• TEXT PASSAGE:
Tuesday, July 3, 2007

Day Eight...The Journey Forward

I know where I stand upon the road map of my life.

I could never move in any direction till this was clear.

It's clear.

I've been pondering of where it is I would like to live.

Did I want to stay in Queens?
Did I want to move back to Long Island?

I'm 33 years old, single and I have the freedom and choice to live anywhere I choose. I left Long Island two years ago because I couldn't seem to get out of the cycle of active addiction I was caught up in.

I left everything here and built a new life for myself.

But it's time to come home.

Something is drawing me back here.
The power it used to have no longer has me in it's grips anymore.
I don't see the past here any more; Only the promise of what the future holds and the hope that wells within me.

I met up with a few people in recovery this evening.
I was welcomed with big smiles and warm hugs of love.

Something is telling me to come back.

I've learned that the voice within is the voice that loving guides
me in this journey of rediscovering myself.

Something is stirring within.
Something is being processed.
Something is about to be revealed.

Tomorrow is the 4th of July.
Independence Day.
A celebration of freedom.

I am free.
Life is amazing.

I visited the blog "Go Smell the Flowers" the other day.
Some days I forget to stop & smell the flowers.
To just stop and soak in the moment of perfection that is around me in every moment.

I was sitting on a tree stump looking at a field of tiger lilies dancing in the wind on a sea of green; trying to put words to together to describe it's beauty.

But there are no words to express the brilliance of natures brush stokes upon this canvas of life.


Until tomorrow,
Mighty Morgan

5 comments:

Anonymous said...

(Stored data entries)
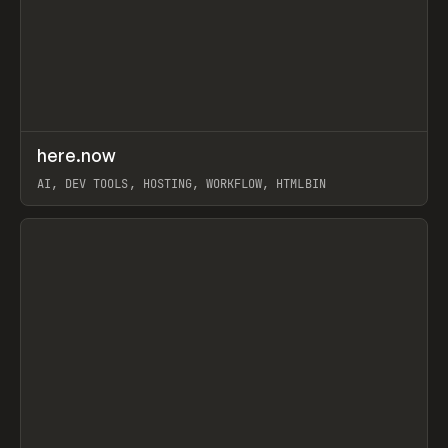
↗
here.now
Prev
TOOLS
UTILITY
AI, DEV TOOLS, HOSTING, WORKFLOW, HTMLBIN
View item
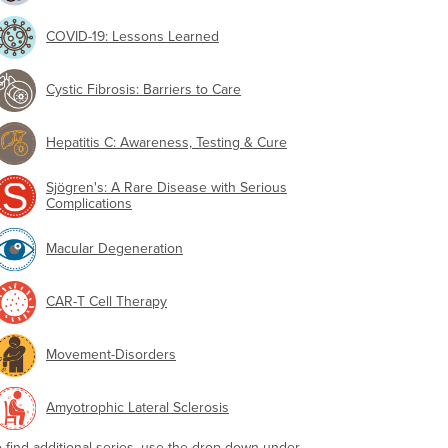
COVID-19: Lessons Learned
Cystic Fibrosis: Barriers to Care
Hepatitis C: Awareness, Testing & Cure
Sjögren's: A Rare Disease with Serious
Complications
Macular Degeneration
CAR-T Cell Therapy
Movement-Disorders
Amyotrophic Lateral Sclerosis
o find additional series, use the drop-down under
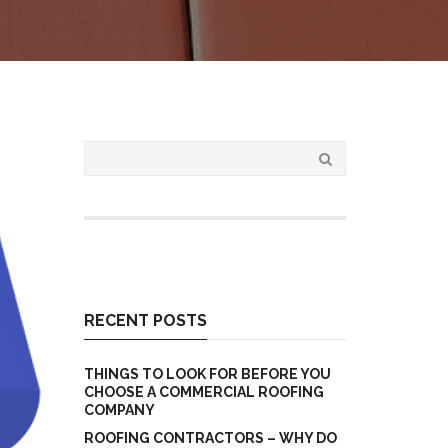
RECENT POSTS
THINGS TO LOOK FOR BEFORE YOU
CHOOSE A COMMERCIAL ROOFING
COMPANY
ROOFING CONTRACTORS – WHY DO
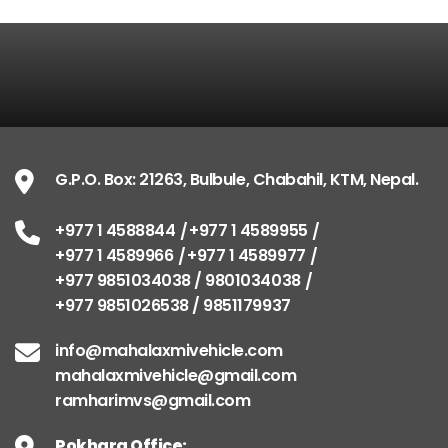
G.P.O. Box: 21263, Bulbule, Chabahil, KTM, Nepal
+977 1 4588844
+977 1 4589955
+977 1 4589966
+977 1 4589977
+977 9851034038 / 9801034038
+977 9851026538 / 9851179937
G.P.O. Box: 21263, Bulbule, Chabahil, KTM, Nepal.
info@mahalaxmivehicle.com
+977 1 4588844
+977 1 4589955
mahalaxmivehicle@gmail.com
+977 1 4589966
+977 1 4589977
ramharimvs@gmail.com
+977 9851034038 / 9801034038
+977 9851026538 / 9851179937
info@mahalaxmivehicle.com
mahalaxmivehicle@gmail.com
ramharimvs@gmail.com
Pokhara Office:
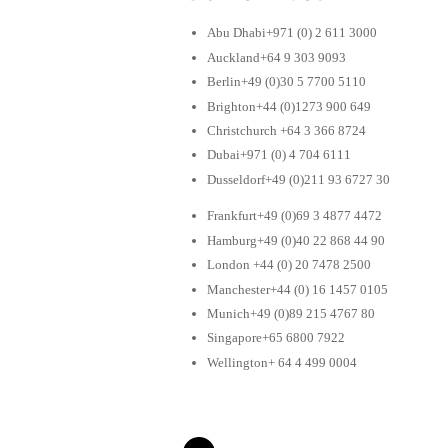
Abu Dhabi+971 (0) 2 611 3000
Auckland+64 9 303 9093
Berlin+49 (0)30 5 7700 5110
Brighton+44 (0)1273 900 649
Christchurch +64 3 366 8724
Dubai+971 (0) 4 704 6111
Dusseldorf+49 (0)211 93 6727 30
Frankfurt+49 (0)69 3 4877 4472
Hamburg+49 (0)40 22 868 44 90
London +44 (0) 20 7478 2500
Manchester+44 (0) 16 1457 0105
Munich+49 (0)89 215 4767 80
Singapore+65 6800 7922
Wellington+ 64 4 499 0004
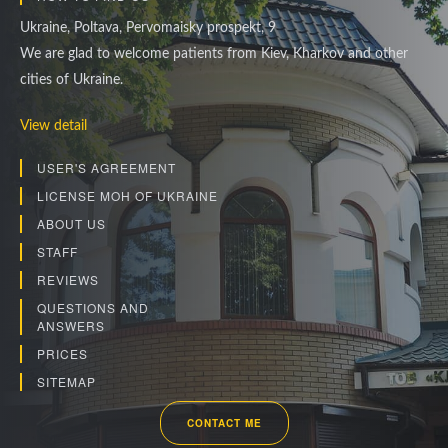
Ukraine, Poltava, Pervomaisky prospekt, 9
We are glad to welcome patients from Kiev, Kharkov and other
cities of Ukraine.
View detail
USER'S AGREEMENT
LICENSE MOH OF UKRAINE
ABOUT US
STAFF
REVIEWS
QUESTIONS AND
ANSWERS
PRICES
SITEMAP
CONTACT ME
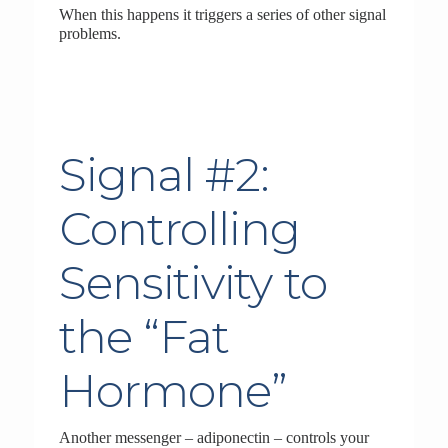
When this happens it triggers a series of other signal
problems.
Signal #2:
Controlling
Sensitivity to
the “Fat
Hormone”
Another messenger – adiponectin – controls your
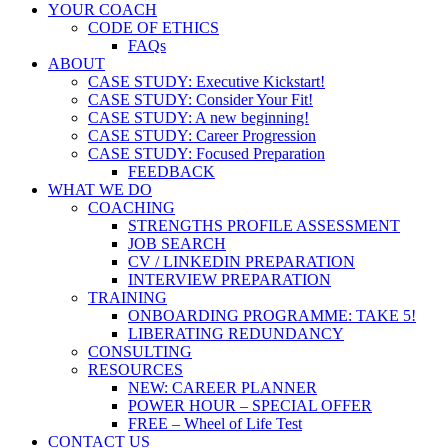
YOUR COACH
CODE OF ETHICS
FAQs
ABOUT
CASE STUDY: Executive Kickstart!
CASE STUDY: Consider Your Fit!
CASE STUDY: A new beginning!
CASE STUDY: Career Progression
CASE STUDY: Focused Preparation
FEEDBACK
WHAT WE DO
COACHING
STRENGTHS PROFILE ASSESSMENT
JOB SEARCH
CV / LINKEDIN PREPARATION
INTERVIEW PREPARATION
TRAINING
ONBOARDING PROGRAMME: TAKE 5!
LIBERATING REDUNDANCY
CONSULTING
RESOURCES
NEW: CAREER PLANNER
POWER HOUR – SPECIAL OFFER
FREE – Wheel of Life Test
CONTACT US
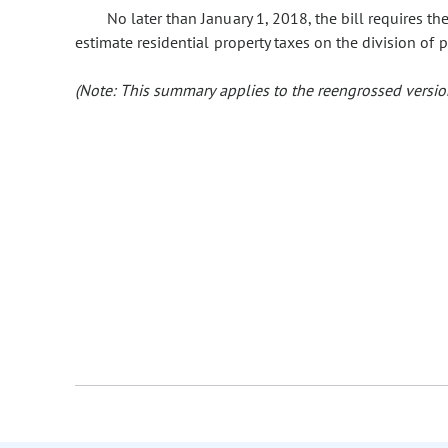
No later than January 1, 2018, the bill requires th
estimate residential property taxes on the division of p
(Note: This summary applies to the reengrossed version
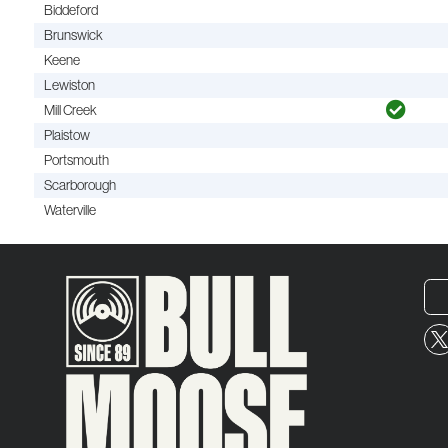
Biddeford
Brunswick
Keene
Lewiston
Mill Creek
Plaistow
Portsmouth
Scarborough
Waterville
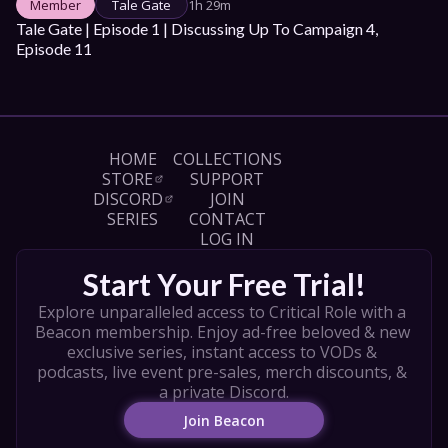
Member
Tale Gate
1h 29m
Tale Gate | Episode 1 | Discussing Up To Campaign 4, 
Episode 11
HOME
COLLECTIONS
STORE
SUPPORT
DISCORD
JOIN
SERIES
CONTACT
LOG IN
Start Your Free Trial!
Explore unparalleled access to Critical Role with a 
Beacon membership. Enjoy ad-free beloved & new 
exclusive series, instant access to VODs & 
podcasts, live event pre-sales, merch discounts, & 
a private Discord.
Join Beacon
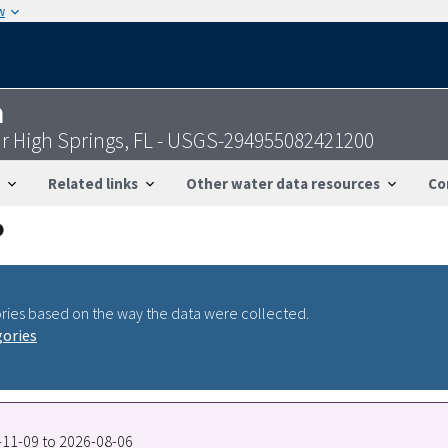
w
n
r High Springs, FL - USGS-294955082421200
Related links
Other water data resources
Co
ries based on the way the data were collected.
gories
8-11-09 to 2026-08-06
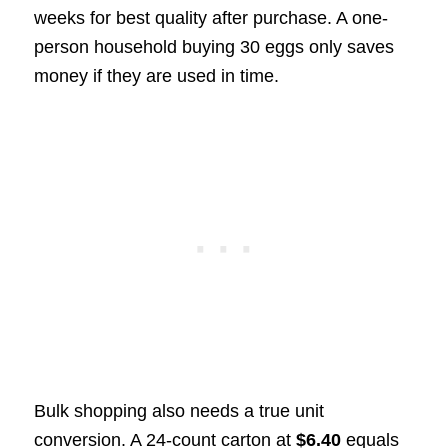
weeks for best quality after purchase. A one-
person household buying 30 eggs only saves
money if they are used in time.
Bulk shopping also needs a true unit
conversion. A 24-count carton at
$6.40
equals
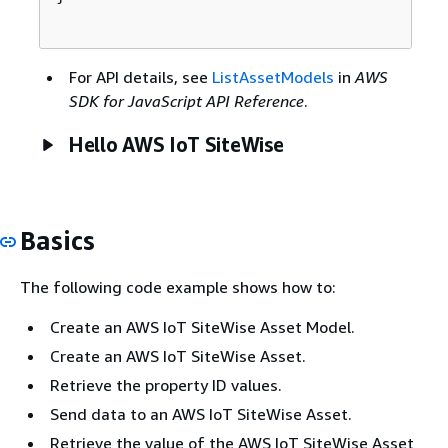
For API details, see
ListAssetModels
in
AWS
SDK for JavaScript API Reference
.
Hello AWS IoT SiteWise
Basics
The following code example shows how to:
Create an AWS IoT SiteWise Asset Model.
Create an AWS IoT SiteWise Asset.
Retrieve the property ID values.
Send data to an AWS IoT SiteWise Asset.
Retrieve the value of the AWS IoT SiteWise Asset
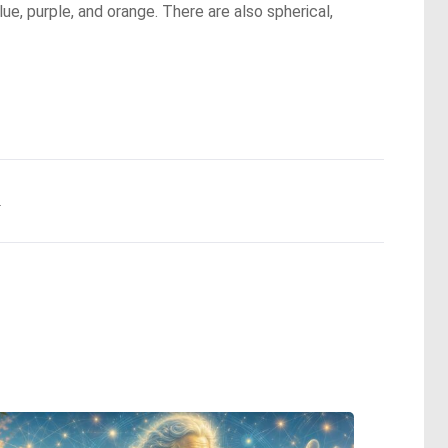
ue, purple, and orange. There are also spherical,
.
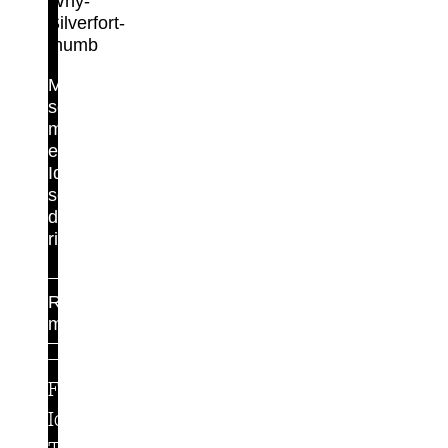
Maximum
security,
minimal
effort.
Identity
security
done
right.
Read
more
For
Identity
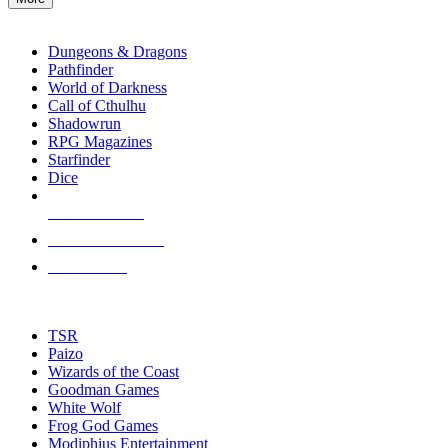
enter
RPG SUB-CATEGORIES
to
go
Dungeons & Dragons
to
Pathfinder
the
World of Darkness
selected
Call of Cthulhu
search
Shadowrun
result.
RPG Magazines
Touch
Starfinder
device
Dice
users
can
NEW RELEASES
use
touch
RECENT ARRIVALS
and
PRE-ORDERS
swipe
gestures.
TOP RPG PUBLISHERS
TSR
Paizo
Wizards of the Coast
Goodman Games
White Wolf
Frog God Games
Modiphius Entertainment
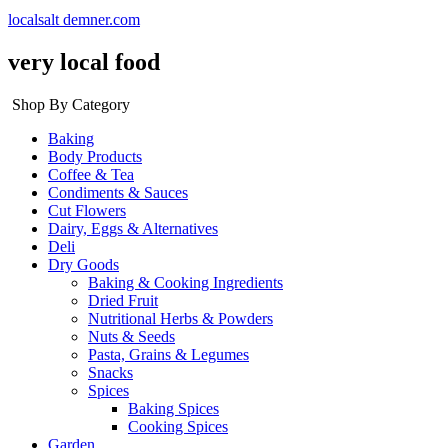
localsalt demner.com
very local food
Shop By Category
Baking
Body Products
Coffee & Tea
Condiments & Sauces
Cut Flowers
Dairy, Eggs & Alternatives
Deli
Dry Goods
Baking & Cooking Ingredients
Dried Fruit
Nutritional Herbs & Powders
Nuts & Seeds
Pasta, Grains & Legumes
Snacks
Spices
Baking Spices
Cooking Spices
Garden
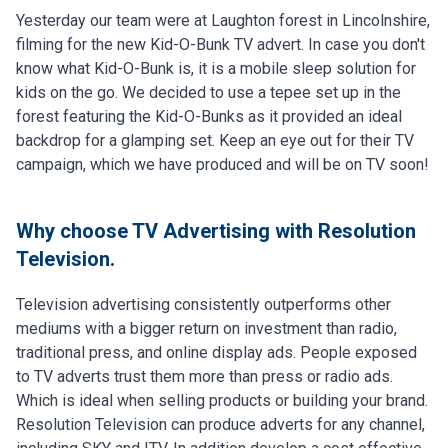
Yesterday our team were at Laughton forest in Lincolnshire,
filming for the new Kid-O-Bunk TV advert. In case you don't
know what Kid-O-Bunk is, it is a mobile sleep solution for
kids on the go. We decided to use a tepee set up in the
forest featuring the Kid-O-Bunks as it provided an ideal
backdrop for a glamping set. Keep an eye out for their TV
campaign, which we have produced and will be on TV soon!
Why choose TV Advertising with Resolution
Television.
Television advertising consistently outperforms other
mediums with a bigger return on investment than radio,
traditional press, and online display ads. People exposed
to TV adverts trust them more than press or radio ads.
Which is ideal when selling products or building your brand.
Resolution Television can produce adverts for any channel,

• WORK TASK: Write what comes next in the blog post about returning home to Long Island during recovery, beginning right after its final line.

• RESULT OF THIS EXERCISE:
Faith sweetie, not hope, have faith!

I will keep you in my thoughts. Good luck with returning home.

Anonymous said...

And prayers... you have prayers.

We will keep you in our prayers and thank you for sharing your journey with us. I have great faith that the future is more than we can imagine - yours sounds like a miracle in the making to me.

Anonymous said...

Hey great post and we're so glad you're remembering to smell the flowers while we all still can!

Your blog touched us and for that we thank you.

Warm and healthy Regards from Dubai - keep strong x

Anonymous said...

Thank you for the comment on my blog! I love your blog (this isnt really an appropriate place to tell you but hey)

www.rosshetherington.com

Anonymous said...

This is one of those random visits because I saw your visit on blogcatalog. I would like to say how much I admire the courage you are in opening up and telling your story, talking to people is both therapeutic and insightful but I think in all honesty it is great to know that there are people out there who are listening to you. I'll be checking in on you over the coming weeks. Stay positive.